Now why, you might ask, did I start out writing about genre and thrillers and then switch to characters and finally point of view. It's because decisions about point of view are critical to character development. It is easier to give the reader information about a character's psyche using first-person narration, but it can be a bit of a handicap creating suspense because there is no looking ahead around the corner at what the evil characters are planning for the hero.

The thriller genre tends to generate books with multiple points of view, and THAT would be because we gain benefits by letting readers know what the bad guys are doing that mystery writers don't. Mysteries are almost invariably told only from the hero or heroine's viewpoint. First-person-narrated thrillers occur, but they're an exception. One fine example is TELL NO ONE, wherein we get to know Dr. Beck through his first-person voice while we experience the evil characters in third person --- all in the same novel.

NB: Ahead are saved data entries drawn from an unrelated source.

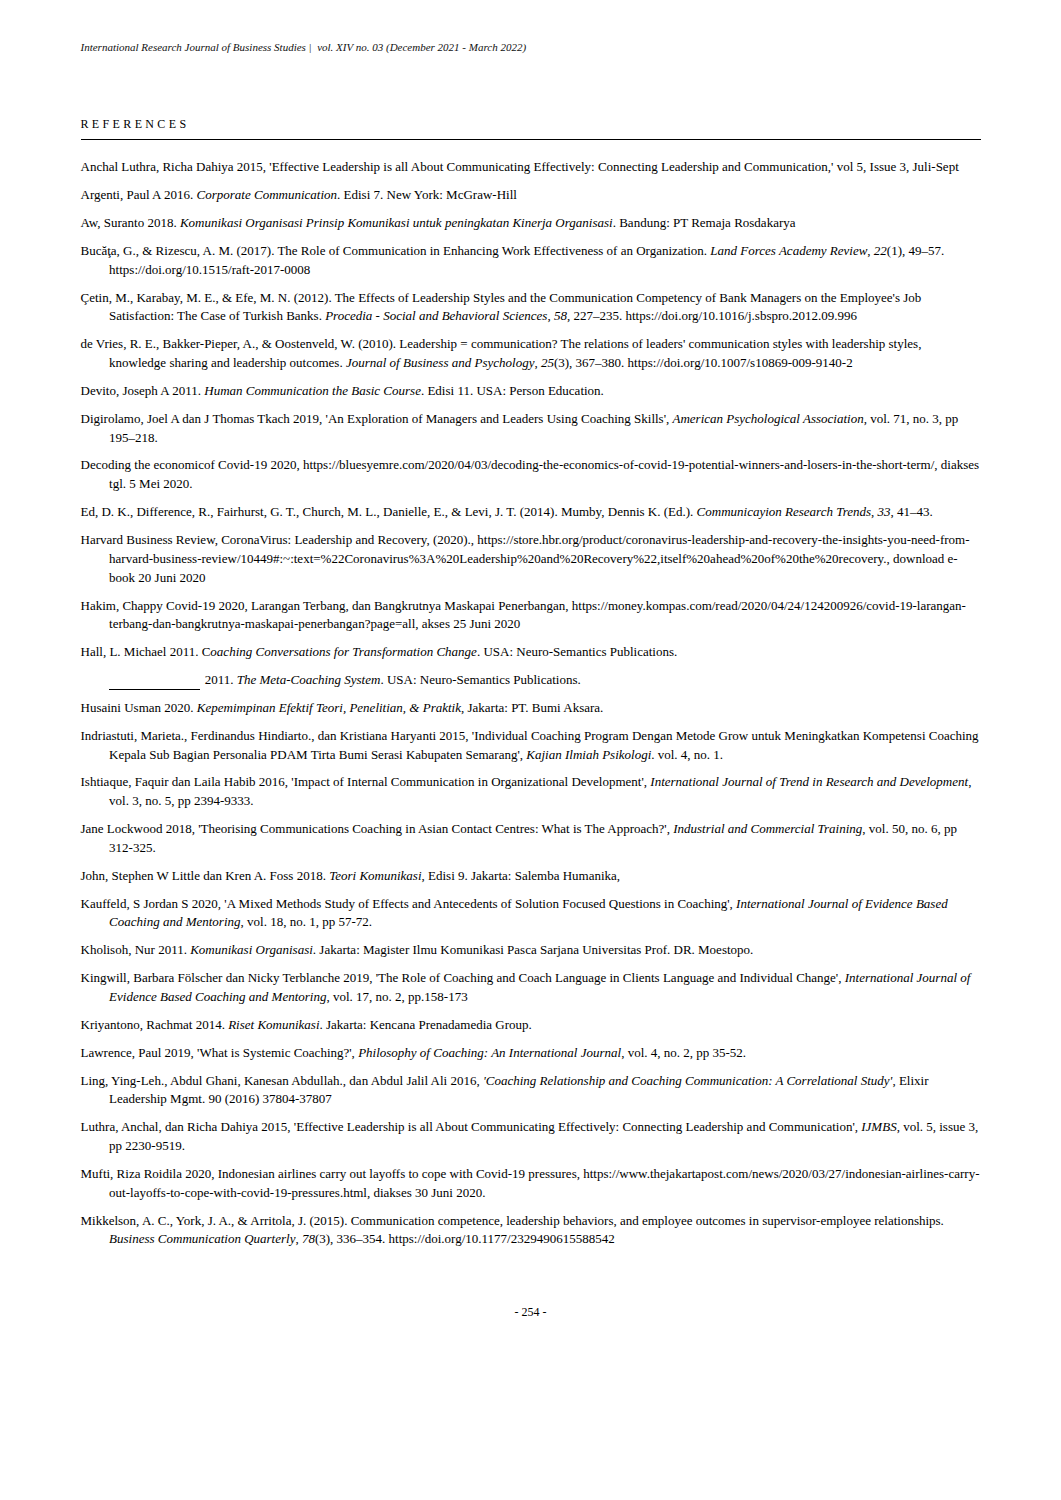International Research Journal of Business Studies | vol. XIV no. 03 (December 2021 - March 2022)
References
Anchal Luthra, Richa Dahiya 2015, 'Effective Leadership is all About Communicating Effectively: Connecting Leadership and Communication,' vol 5, Issue 3, Juli-Sept
Argenti, Paul A 2016. Corporate Communication. Edisi 7. New York: McGraw-Hill
Aw, Suranto 2018. Komunikasi Organisasi Prinsip Komunikasi untuk peningkatan Kinerja Organisasi. Bandung: PT Remaja Rosdakarya
Bucăţa, G., & Rizescu, A. M. (2017). The Role of Communication in Enhancing Work Effectiveness of an Organization. Land Forces Academy Review, 22(1), 49–57. https://doi.org/10.1515/raft-2017-0008
Çetin, M., Karabay, M. E., & Efe, M. N. (2012). The Effects of Leadership Styles and the Communication Competency of Bank Managers on the Employee's Job Satisfaction: The Case of Turkish Banks. Procedia - Social and Behavioral Sciences, 58, 227–235. https://doi.org/10.1016/j.sbspro.2012.09.996
de Vries, R. E., Bakker-Pieper, A., & Oostenveld, W. (2010). Leadership = communication? The relations of leaders' communication styles with leadership styles, knowledge sharing and leadership outcomes. Journal of Business and Psychology, 25(3), 367–380. https://doi.org/10.1007/s10869-009-9140-2
Devito, Joseph A 2011. Human Communication the Basic Course. Edisi 11. USA: Person Education.
Digirolamo, Joel A dan J Thomas Tkach 2019, 'An Exploration of Managers and Leaders Using Coaching Skills', American Psychological Association, vol. 71, no. 3, pp 195–218.
Decoding the economicof Covid-19 2020, https://bluesyemre.com/2020/04/03/decoding-the-economics-of-covid-19-potential-winners-and-losers-in-the-short-term/, diakses tgl. 5 Mei 2020.
Ed, D. K., Difference, R., Fairhurst, G. T., Church, M. L., Danielle, E., & Levi, J. T. (2014). Mumby, Dennis K. (Ed.). Communicayion Research Trends, 33, 41–43.
Harvard Business Review, CoronaVirus: Leadership and Recovery, (2020)., https://store.hbr.org/product/coronavirus-leadership-and-recovery-the-insights-you-need-from-harvard-business-review/10449#:~:text=%22Coronavirus%3A%20Leadership%20and%20Recovery%22,itself%20ahead%20of%20the%20recovery., download e-book 20 Juni 2020
Hakim, Chappy Covid-19 2020, Larangan Terbang, dan Bangkrutnya Maskapai Penerbangan, https://money.kompas.com/read/2020/04/24/124200926/covid-19-larangan-terbang-dan-bangkrutnya-maskapai-penerbangan?page=all, akses 25 Juni 2020
Hall, L. Michael 2011. Coaching Conversations for Transformation Change. USA: Neuro-Semantics Publications.
2011. The Meta-Coaching System. USA: Neuro-Semantics Publications.
Husaini Usman 2020. Kepemimpinan Efektif Teori, Penelitian, & Praktik, Jakarta: PT. Bumi Aksara.
Indriastuti, Marieta., Ferdinandus Hindiarto., dan Kristiana Haryanti 2015, 'Individual Coaching Program Dengan Metode Grow untuk Meningkatkan Kompetensi Coaching Kepala Sub Bagian Personalia PDAM Tirta Bumi Serasi Kabupaten Semarang', Kajian Ilmiah Psikologi. vol. 4, no. 1.
Ishtiaque, Faquir dan Laila Habib 2016, 'Impact of Internal Communication in Organizational Development', International Journal of Trend in Research and Development, vol. 3, no. 5, pp 2394-9333.
Jane Lockwood 2018, 'Theorising Communications Coaching in Asian Contact Centres: What is The Approach?', Industrial and Commercial Training, vol. 50, no. 6, pp 312-325.
John, Stephen W Little dan Kren A. Foss 2018. Teori Komunikasi, Edisi 9. Jakarta: Salemba Humanika,
Kauffeld, S Jordan S 2020, 'A Mixed Methods Study of Effects and Antecedents of Solution Focused Questions in Coaching', International Journal of Evidence Based Coaching and Mentoring, vol. 18, no. 1, pp 57-72.
Kholisoh, Nur 2011. Komunikasi Organisasi. Jakarta: Magister Ilmu Komunikasi Pasca Sarjana Universitas Prof. DR. Moestopo.
Kingwill, Barbara Fölscher dan Nicky Terblanche 2019, 'The Role of Coaching and Coach Language in Clients Language and Individual Change', International Journal of Evidence Based Coaching and Mentoring, vol. 17, no. 2, pp.158-173
Kriyantono, Rachmat 2014. Riset Komunikasi. Jakarta: Kencana Prenadamedia Group.
Lawrence, Paul 2019, 'What is Systemic Coaching?', Philosophy of Coaching: An International Journal, vol. 4, no. 2, pp 35-52.
Ling, Ying-Leh., Abdul Ghani, Kanesan Abdullah., dan Abdul Jalil Ali 2016, 'Coaching Relationship and Coaching Communication: A Correlational Study', Elixir Leadership Mgmt. 90 (2016) 37804-37807
Luthra, Anchal, dan Richa Dahiya 2015, 'Effective Leadership is all About Communicating Effectively: Connecting Leadership and Communication', IJMBS, vol. 5, issue 3, pp 2230-9519.
Mufti, Riza Roidila 2020, Indonesian airlines carry out layoffs to cope with Covid-19 pressures, https://www.thejakartapost.com/news/2020/03/27/indonesian-airlines-carry-out-layoffs-to-cope-with-covid-19-pressures.html, diakses 30 Juni 2020.
Mikkelson, A. C., York, J. A., & Arritola, J. (2015). Communication competence, leadership behaviors, and employee outcomes in supervisor-employee relationships. Business Communication Quarterly, 78(3), 336–354. https://doi.org/10.1177/2329490615588542
- 254 -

In a third-person thriller, the reader is given a big-picture view from above the fray, watching all of it unfold. In classic mysteries the reader tends to follow the protagonist, learning what the hero learns when he learns it. In a mystery we struggle with the riddle just as our hero does. Thrillers, however, may depend upon a central mystery, just as a mystery novel does, but the mystery in a thriller is usually overshadowed by the footrace. We're panting through those pages not to see who dunnit, but who will win. One of the suspense-building factors to this is a peek just ahead around the corner before our character arrives there. Do we ever dread that ambush that's waiting for him.



One of the most interesting ways to develop character is through the setting. For example we can describe a rugged outdoor setting and then note that our character is like the place we described perhaps because he lives in it or visits it often and it suits him. Often just a few words combined with a strong sense of a place will tell us volumes about a character. The beauty of the indirect approach is that it seems effortless and natural to the reader --- if it is done well.

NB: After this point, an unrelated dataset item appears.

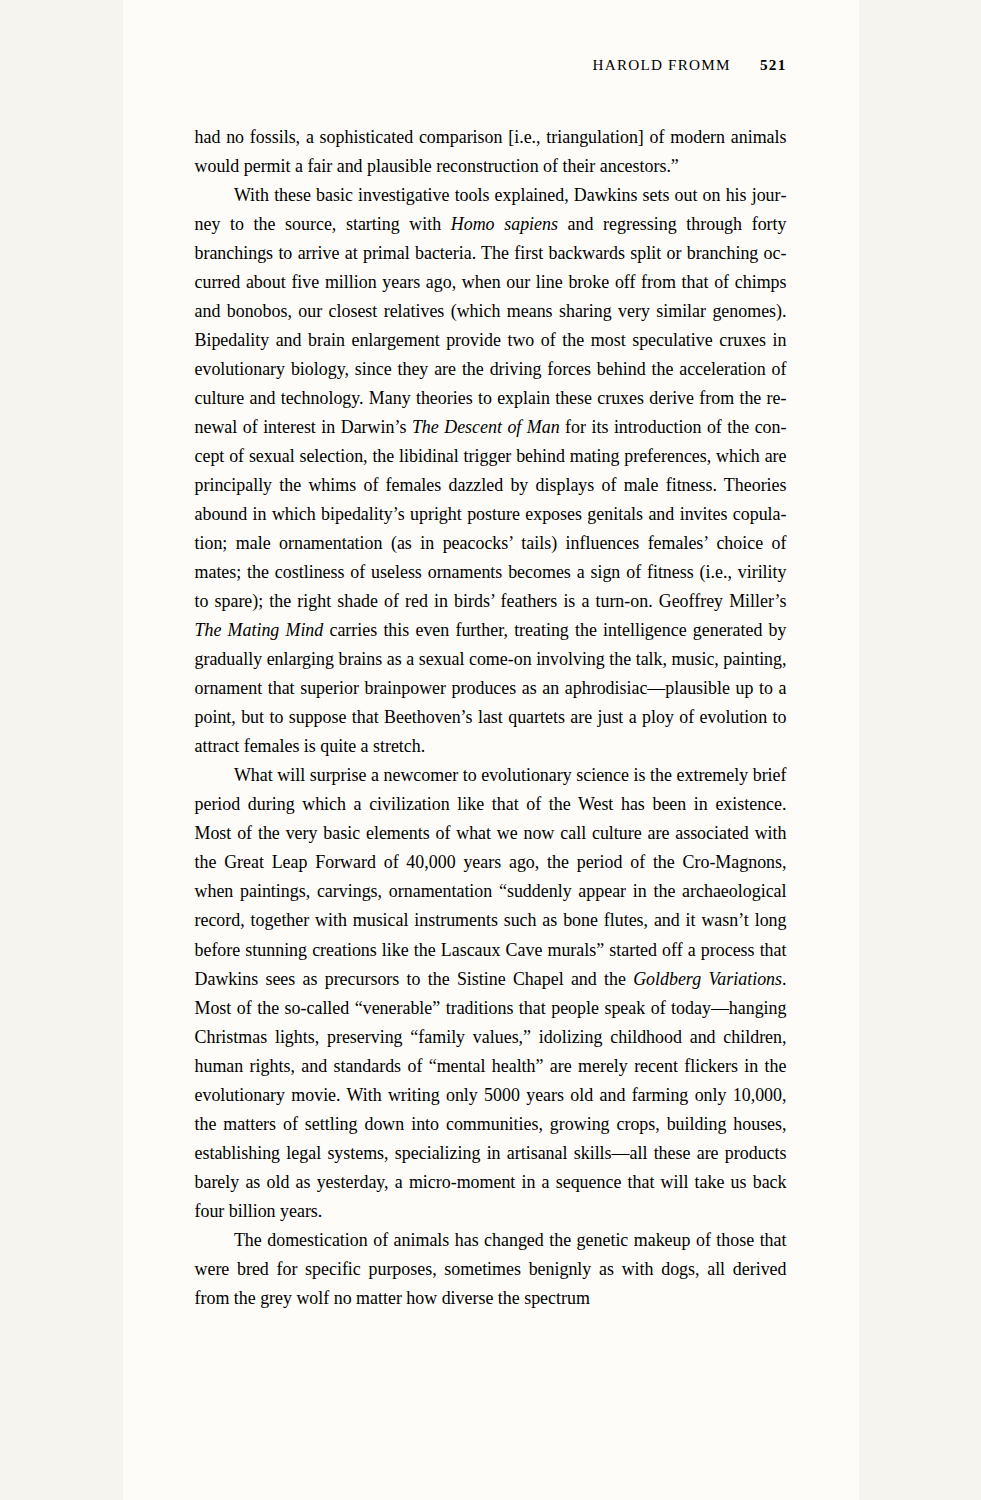Harold Fromm 521
had no fossils, a sophisticated comparison [i.e., triangulation] of modern animals would permit a fair and plausible reconstruction of their ancestors.”
With these basic investigative tools explained, Dawkins sets out on his journey to the source, starting with Homo sapiens and regressing through forty branchings to arrive at primal bacteria. The first backwards split or branching occurred about five million years ago, when our line broke off from that of chimps and bonobos, our closest relatives (which means sharing very similar genomes). Bipedality and brain enlargement provide two of the most speculative cruxes in evolutionary biology, since they are the driving forces behind the acceleration of culture and technology. Many theories to explain these cruxes derive from the renewal of interest in Darwin’s The Descent of Man for its introduction of the concept of sexual selection, the libidinal trigger behind mating preferences, which are principally the whims of females dazzled by displays of male fitness. Theories abound in which bipedality’s upright posture exposes genitals and invites copulation; male ornamentation (as in peacocks’ tails) influences females’ choice of mates; the costliness of useless ornaments becomes a sign of fitness (i.e., virility to spare); the right shade of red in birds’ feathers is a turn-on. Geoffrey Miller’s The Mating Mind carries this even further, treating the intelligence generated by gradually enlarging brains as a sexual come-on involving the talk, music, painting, ornament that superior brainpower produces as an aphrodisiac—plausible up to a point, but to suppose that Beethoven’s last quartets are just a ploy of evolution to attract females is quite a stretch.
What will surprise a newcomer to evolutionary science is the extremely brief period during which a civilization like that of the West has been in existence. Most of the very basic elements of what we now call culture are associated with the Great Leap Forward of 40,000 years ago, the period of the Cro-Magnons, when paintings, carvings, ornamentation “suddenly appear in the archaeological record, together with musical instruments such as bone flutes, and it wasn’t long before stunning creations like the Lascaux Cave murals” started off a process that Dawkins sees as precursors to the Sistine Chapel and the Goldberg Variations. Most of the so-called “venerable” traditions that people speak of today—hanging Christmas lights, preserving “family values,” idolizing childhood and children, human rights, and standards of “mental health” are merely recent flickers in the evolutionary movie. With writing only 5000 years old and farming only 10,000, the matters of settling down into communities, growing crops, building houses, establishing legal systems, specializing in artisanal skills—all these are products barely as old as yesterday, a micro-moment in a sequence that will take us back four billion years.
The domestication of animals has changed the genetic makeup of those that were bred for specific purposes, sometimes benignly as with dogs, all derived from the grey wolf no matter how diverse the spectrum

Finally things can take on the qualities of a character. Clive Cussler does that with ships. He was one of the early writers to discern the mystery of the TITANIC (RAISING THE TITANIC). Can you feel the sense in which that ship has become a character through all that has been written? The ship's name itself drips images and feelings of opulence, of arrogance, and of tragedy. It's made an indelible impression just like any great character in fiction.



Suspense that compels the reader to continue reading is the lynchpin of a good thriller. Creating memorable characters enhances readers' interest, invests them in the outcome, and is part of the panoply of devices in the writers tool box to seal the readers' devotion to the race and its outcome.


© 2005 David Dun


A practicing attorney, David Dun is the bestselling author of NECESSARY EVIL, AT THE EDGE, OVERFALL, UNACCEPTABLE RISK, and the forthcoming THE BLACK SILENT. His high-action adventure thrillers take place largely in the Pacific Northwest and are steeped in cutting-edge science.